Work instructions:
Every record has to be written out exactly, with no line missing.
********
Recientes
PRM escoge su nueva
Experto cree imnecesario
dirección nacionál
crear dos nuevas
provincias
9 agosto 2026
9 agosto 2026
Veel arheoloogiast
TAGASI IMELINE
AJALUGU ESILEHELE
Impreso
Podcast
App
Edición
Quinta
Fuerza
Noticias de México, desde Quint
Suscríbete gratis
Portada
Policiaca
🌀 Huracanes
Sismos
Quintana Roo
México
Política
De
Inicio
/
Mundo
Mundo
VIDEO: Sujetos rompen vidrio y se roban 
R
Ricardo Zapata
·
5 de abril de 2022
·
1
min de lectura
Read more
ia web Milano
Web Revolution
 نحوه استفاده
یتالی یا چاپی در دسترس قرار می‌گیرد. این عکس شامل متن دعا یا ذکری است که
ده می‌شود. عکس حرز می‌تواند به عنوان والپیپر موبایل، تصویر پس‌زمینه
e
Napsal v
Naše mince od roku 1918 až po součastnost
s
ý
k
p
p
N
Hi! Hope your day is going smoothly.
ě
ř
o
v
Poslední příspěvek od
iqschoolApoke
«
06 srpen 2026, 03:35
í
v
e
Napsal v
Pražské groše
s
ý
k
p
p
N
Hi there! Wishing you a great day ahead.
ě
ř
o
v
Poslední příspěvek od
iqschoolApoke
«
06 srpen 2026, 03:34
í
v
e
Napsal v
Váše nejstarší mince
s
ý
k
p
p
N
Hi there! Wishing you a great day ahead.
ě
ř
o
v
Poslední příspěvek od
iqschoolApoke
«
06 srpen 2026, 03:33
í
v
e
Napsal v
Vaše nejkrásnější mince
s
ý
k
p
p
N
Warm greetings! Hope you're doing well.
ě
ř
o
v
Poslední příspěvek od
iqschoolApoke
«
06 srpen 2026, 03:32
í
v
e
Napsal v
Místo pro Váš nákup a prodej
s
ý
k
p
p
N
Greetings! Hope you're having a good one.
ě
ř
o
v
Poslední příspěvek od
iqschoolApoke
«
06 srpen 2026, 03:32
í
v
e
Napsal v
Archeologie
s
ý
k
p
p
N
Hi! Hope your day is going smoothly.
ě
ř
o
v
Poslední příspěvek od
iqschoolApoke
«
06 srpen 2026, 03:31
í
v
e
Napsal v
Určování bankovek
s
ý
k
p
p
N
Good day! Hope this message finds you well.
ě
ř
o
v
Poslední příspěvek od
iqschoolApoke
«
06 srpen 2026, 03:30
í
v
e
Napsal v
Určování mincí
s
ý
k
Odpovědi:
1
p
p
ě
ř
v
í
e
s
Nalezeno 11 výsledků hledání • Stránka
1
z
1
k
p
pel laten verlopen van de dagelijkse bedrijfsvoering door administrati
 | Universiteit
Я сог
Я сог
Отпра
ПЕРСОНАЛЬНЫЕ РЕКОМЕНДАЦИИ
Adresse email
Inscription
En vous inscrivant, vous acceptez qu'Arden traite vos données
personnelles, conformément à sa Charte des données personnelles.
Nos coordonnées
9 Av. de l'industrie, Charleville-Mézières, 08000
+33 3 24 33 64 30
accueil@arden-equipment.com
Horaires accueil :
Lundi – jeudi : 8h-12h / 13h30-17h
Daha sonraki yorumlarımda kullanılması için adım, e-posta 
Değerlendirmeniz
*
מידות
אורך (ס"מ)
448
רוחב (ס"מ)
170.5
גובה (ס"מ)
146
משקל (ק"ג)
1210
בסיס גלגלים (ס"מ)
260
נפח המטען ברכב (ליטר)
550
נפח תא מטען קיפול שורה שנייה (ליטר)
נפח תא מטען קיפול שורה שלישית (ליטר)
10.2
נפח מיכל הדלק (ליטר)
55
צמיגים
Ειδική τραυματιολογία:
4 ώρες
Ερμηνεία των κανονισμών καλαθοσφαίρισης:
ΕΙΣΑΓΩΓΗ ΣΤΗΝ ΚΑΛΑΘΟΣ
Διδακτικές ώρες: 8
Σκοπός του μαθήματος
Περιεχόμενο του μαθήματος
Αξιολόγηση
********
Response box:
Recientes
PRM escoge su nueva
Experto cree imnecesario
dirección nacionál
crear dos nuevas
provincias
9 agosto 2026
9 agosto 2026
Veel arheoloogiast
TAGASI IMELINE
AJALUGU ESILEHELE
Impreso
Podcast
App
Edición
Quinta
Fuerza
Noticias de México, desde Quint
Suscríbete gratis
Portada
Policiaca
🌀 Huracanes
Sismos
Quintana Roo
México
Política
De
Inicio
/
Mundo
Mundo
VIDEO: Sujetos rompen vidrio y se roban 
R
Ricardo Zapata
·
5 de abril de 2022
·
1
min de lectura
Read more
ia web Milano
Web Revolution
 نحوه استفاده
یتالی یا چاپی در دسترس قرار می‌گیرد. این عکس شامل متن دعا یا ذکری است که
ده می‌شود. عکس حرز می‌تواند به عنوان والپیپر موبایل، تصویر پس‌زمینه
e
Napsal v
Naše mince od roku 1918 až po součastnost
s
ý
k
p
p
N
Hi! Hope your day is going smoothly.
ě
ř
o
v
Poslední příspěvek od
iqschoolApoke
«
06 srpen 2026, 03:35
í
v
e
Napsal v
Pražské groše
s
ý
k
p
p
N
Hi there! Wishing you a great day ahead.
ě
ř
o
v
Poslední příspěvek od
iqschoolApoke
«
06 srpen 2026, 03:34
í
v
e
Napsal v
Váše nejstarší mince
s
ý
k
p
p
N
Hi there! Wishing you a great day ahead.
ě
ř
o
v
Poslední příspěvek od
iqschoolApoke
«
06 srpen 2026, 03:33
í
v
e
Napsal v
Vaše nejkrásnější mince
s
ý
k
p
p
N
Warm greetings! Hope you're doing well.
ě
ř
o
v
Poslední příspěvek od
iqschoolApoke
«
06 srpen 2026, 03:32
í
v
e
Napsal v
Místo pro Váš nákup a prodej
s
ý
k
p
p
N
Greetings! Hope you're having a good one.
ě
ř
o
v
Poslední příspěvek od
iqschoolApoke
«
06 srpen 2026, 03:32
í
v
e
Napsal v
Archeologie
s
ý
k
p
p
N
Hi! Hope your day is going smoothly.
ě
ř
o
v
Poslední příspěvek od
iqschoolApoke
«
06 srpen 2026, 03:31
í
v
e
Napsal v
Určování bankovek
s
ý
k
p
p
N
Good day! Hope this message finds you well.
ě
ř
o
v
Poslední příspěvek od
iqschoolApoke
«
06 srpen 2026, 03:30
í
v
e
Napsal v
Určování mincí
s
ý
k
Odpovědi:
1
p
p
ě
ř
v
í
e
s
Nalezeno 11 výsledků hledání • Stránka
1
z
1
k
p
pel laten verlopen van de dagelijkse bedrijfsvoering door administrati
 | Universiteit
Я сог
Я сог
Отпра
ПЕРСОНАЛЬНЫЕ РЕКОМЕНДАЦИИ
Adresse email
Inscription
En vous inscrivant, vous acceptez qu'Arden traite vos données
personnelles, conformément à sa Charte des données personnelles.
Nos coordonnées
9 Av. de l'industrie, Charleville-Mézières, 08000
+33 3 24 33 64 30
accueil@arden-equipment.com
Horaires accueil :
Lundi – jeudi : 8h-12h / 13h30-17h
Daha sonraki yorumlarımda kullanılması için adım, e-posta 
Değerlendirmeniz
*
מידות
אורך (ס"מ)
448
רוחב (ס"מ)
170.5
גובה (ס"מ)
146
משקל (ק"ג)
1210
בסיס גלגלים (ס"מ)
260
נפח המטען ברכב (ליטר)
550
נפח תא מטען קיפול שורה שנייה (ליטר)
נפח תא מטען קיפול שורה שלישית (ליטר)
10.2
נפח מיכל הדלק (ליטר)
55
צמיגים
Ειδική τραυματιολογία:
4 ώρες
Ερμηνεία των κανονισμών καλαθοσφαίρισης:
ΕΙΣΑΓΩΓΗ ΣΤΗΝ ΚΑΛΑΘΟΣ
Διδακτικές ώρες: 8
Σκοπός του μαθήματος
Περιεχόμενο του μαθήματος
Αξιολόγηση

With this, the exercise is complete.